The almshouses are simple, "plain" two-storey cottages of yellow stock brick laid in the Flemish bond pattern. The six original houses have an 11-bay range and feature castellation along the parapet. The later houses on the south and north sides were added in the same style, so the façade is now of 23 bays in a 4–2–3–5–2–4 pattern. Each house has two sash windows with glazing bars in a pointed-arched style in keeping with the Gothic Revival architecture of the houses. The two houses in the middle have just six windows between them, three on each storey, and also have a centrally placed ogee-headed entrance. Each house also has its own entrance set under a smaller pointed arch. The roof is of slate, and a chimneystack sits on top of each party wall.

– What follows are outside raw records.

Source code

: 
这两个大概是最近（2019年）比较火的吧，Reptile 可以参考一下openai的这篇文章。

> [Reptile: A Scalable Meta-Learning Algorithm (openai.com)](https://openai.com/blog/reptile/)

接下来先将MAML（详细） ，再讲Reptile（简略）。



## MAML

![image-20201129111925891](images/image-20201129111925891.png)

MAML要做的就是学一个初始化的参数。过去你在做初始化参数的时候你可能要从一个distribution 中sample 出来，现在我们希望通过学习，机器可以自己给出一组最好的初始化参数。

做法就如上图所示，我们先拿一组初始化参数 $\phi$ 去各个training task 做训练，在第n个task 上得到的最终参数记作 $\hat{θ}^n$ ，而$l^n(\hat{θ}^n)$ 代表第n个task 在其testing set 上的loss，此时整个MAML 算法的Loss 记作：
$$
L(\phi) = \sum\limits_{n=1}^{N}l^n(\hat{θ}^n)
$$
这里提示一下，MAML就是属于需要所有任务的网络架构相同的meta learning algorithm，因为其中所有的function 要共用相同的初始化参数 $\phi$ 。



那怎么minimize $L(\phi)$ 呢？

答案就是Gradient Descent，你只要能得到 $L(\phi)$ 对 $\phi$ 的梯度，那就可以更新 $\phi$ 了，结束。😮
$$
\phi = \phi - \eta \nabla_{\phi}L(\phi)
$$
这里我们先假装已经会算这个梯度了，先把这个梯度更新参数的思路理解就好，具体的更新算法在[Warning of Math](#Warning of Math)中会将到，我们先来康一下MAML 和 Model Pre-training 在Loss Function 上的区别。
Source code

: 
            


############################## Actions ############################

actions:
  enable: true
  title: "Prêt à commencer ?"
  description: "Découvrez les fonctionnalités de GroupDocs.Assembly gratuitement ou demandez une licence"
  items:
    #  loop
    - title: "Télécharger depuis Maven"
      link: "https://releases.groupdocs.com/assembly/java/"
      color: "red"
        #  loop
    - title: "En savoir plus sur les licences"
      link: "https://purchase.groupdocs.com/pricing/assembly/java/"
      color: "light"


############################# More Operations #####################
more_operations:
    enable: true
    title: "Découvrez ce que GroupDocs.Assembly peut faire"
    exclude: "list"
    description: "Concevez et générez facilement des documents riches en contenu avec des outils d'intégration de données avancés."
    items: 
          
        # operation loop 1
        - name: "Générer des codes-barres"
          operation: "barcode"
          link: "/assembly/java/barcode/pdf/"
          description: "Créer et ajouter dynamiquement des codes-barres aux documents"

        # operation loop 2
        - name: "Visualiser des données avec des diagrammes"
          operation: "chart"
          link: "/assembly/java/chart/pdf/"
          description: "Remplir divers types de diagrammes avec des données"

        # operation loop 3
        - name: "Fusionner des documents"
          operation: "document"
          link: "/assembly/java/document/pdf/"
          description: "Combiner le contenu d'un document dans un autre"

The founders are commemorated by inscriptions and plaques. At parapet level in the centre of the terrace is an inscription reading "THESE ALMS HOUSES were erected and endowed at the request of the late PHILADELPHIA and DOROTHY PERCY A D 1795". Number 3, one of the 1859 houses, has a plaque reading "1859 In pious remembrance of The Marquis of Bristol M.A.W. and H.M.W" across four lines.

As a non-ecclesiastical Gothic-style building, the Percy and Wagner Almshouses are almost unique in Brighton: the remnants of Gothic House in Western Road (now part of a shop) by Amon Henry Wilds and Wykeham Terrace (attributed to the same architect) near St Nicholas' Church are the only other examples.